Anlamlarına göre gerçek, mecaz veya kinayelidir.
Gerçek Anlamlılar
– Ağzına bir şey koymamak
– Parayla değil sıra ile
– İyi gün dostu
– Alan razı satan razı
– Adet yerini bulsun
– Allah bana, ben de sana
– Kimi kimsesi yok
– Özrü kabahatinden büyük
– Hem suçlu hem güçlü
– Yeri yurdu belirsiz
Mecaz Anlamlılar
– Sinekten yağ çıkarmak
– Ağzı bozuk
– Kafası şişmek
– Ağzıyla kuş tutmak
– Çantada keklik
– Etekleri zil çalmak
– Ödü kopmak
– İğne ile kuyu kazmak
Kinayeli Olanlar
– Yüzü kızarmak
– Dudak bükmek
– El etek öpmek
– El açmak
– Ortada kalmak
– Ağzı açık kalma
– El sürmemek
Tamlama Biçiminde Olanlar
– Aslan payı
– Dingonun ahırı
– Göz hakkı
– Eşref saati
– Püsküllü bela
– Çarşamba pazarı
– Ömür törpüsü
– Deyim: et tırnak olmak (çok yakın ilgi kurmak)

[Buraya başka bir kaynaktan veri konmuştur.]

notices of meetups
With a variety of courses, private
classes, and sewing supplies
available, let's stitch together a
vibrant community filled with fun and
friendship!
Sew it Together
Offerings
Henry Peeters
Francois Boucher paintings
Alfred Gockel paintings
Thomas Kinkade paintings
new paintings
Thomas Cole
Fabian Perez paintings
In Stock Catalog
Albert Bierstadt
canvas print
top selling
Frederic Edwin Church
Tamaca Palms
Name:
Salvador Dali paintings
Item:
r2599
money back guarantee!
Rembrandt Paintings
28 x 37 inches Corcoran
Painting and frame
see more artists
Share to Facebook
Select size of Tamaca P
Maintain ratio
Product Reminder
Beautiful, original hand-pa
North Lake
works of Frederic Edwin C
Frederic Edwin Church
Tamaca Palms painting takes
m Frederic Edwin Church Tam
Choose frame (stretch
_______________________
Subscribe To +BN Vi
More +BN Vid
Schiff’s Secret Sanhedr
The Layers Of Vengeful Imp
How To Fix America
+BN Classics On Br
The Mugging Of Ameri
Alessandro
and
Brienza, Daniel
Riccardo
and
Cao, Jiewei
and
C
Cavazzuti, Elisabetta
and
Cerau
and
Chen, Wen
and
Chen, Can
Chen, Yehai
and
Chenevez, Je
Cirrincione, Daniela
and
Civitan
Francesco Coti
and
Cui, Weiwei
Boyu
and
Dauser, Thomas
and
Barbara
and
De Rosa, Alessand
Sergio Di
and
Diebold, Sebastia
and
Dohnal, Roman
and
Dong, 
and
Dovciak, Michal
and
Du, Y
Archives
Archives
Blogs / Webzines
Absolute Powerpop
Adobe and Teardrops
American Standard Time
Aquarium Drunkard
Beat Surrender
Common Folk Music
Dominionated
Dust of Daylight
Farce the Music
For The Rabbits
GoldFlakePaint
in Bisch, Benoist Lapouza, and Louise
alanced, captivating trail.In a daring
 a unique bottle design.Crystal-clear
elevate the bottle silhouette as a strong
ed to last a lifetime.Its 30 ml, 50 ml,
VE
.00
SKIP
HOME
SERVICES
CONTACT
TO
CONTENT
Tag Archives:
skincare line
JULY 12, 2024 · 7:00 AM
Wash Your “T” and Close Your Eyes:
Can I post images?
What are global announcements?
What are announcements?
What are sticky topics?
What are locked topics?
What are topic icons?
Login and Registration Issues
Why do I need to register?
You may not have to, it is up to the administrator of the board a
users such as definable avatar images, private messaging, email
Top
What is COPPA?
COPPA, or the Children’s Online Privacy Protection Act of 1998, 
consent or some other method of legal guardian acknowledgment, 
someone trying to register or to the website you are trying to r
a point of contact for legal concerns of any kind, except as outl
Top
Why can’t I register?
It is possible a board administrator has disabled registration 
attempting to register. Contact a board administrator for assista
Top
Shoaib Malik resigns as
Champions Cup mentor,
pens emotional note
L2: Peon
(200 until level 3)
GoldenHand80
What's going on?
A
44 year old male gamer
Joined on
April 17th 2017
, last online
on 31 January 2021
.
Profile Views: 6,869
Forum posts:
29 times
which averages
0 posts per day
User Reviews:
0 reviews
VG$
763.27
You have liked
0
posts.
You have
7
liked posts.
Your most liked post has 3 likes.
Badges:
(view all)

– Atasözü: Et tırnaktan ayrılmaz. (Akraba arasındaki tartışmalar kalıcı olmayacağından müdahale etmemek gerekir.)
Deyimlerin kimi somutlaştırmaya, kimi söylentiye, kimi de ünlü kişilerle ilgili fıkralara ve anılara dayanır.
– “Ağız yapmak” deyimi, meyve satıcılarının meyveleri cezbedici olmaları için diziş biçiminden gelir.
– “Ağzından baklayı çıkarmak” deyimi, bir şeyh efendiyle ilgili fıkraya dayalıdır.
– “Buyurun cenaze namazına” deyimi, bir tarihi olaya dayanmaktadır.
Kimi zaman deyimler, açıklamasıyla birlikte kullanılır.
– Kimsenin anlamasına meydan vermeden, kaşla göz arasında eti kapıp kaçtı.
– Söylenenleri gıkı çıkmadan sessizce kabullendi.
– Her şeyi kendim yapmak zorundayım bundan böyle, iş başa düştü.
– Dizginleri eline aldı, artık şirketin bütün kontrolü onda.